Malawi Needs Non-Renewable National IDs

22 April 2021

Nkusa-Nkhoma, who is a legislator for Mchinji South constituency on Wednesday received round of applause from people in Traditional Authority Kambwiri in Salima when she advocated on their behalf for the need of National Registration Bureau identity Cards to be for life so that rural farmers do not face the challenge of travelling long distances for renewal.

Nkusa-Nkhoma addressing local farmers at Msengedzi Irrigation scheme said that it does not make any sense for people from rural areas to be renewing identity cards to access farm input.

"It is important that we talk about these things so we can ignite a national debate and I am sure Parliament will help to change this law," said the deputy minister.

Nkusa-Nkhoma said: "Travelling to the cities for the rural farmers is very expensive and too involving, hence a need to change this law."

Commenting on the importance of the Msengedzi Solar Irrigation scheme , Nkusa-Nkhoma said the project is important because it will help to ensure that there is food security at household level.

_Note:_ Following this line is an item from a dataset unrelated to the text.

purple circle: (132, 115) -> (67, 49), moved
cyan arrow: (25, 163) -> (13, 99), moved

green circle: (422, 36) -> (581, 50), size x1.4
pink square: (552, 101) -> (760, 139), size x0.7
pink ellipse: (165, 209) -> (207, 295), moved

Msengedzi Solar Powered Pump Irrigation Scheme is situated in Salima South West Constituency, TA Kambwiri, Snr GVH Chimbalanga about 5km from Salima Boma.

The scheme is in Katerera EPA, Salima RDP under Salima Agricultural Development Division (ADD), in Salima District Council. The scheme is accessible from Salima town through Salima- Balaka lakeshore road (M5).

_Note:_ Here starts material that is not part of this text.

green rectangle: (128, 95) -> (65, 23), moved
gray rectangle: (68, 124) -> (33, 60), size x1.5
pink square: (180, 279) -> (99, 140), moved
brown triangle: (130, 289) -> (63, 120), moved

Msengedzi Irrigation scheme started in 2006, with few beneficiaries. The scheme was using treadle pumps and watering cans to irrigate a total area of 1ha with earthen canals.

In 2008, FIDP upgraded the scheme where new canals and a 10Hp diesel pump was installed.

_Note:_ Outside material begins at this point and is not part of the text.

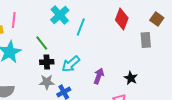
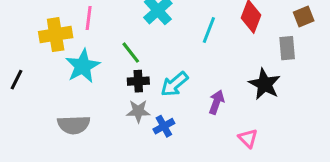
brown square: (157, 19) -> (304, 16), turned 32
cyan line: (81, 27) -> (209, 30), moved
black star: (131, 78) -> (265, 84), moved, size x1.5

The scheme has 9 hectares potential area for irrigation, however only 2 hectares developed in 2008 which farmers are now using during irrigation season. The area is dominated with alluvial loam clay soils and is relatively flat suitable for growing rice and winter maize.

Chairman of the scheme Mr Robert Phiri told journalists that the scheme is comprised of 45 beneficiaries, of which 10 are males, 25 females and 10 youths from surrounding villages who earn their living through irrigated crops such as; maize, vegetables, rice and fishing.

Under the water resources Act of 1969 farmers using water for irrigation are supposed to pay in respective of the volume of water used. The water quality is good for irrigation development." Phiri said.

On challenges Phiri said the scheme is underutilized due to shortage of water since the pump was broken down.

The scheme area is too small hence need to be extended to accommodate more farmers.

"Lack of trusted marketing outlets for the irrigated produce." Phiri said.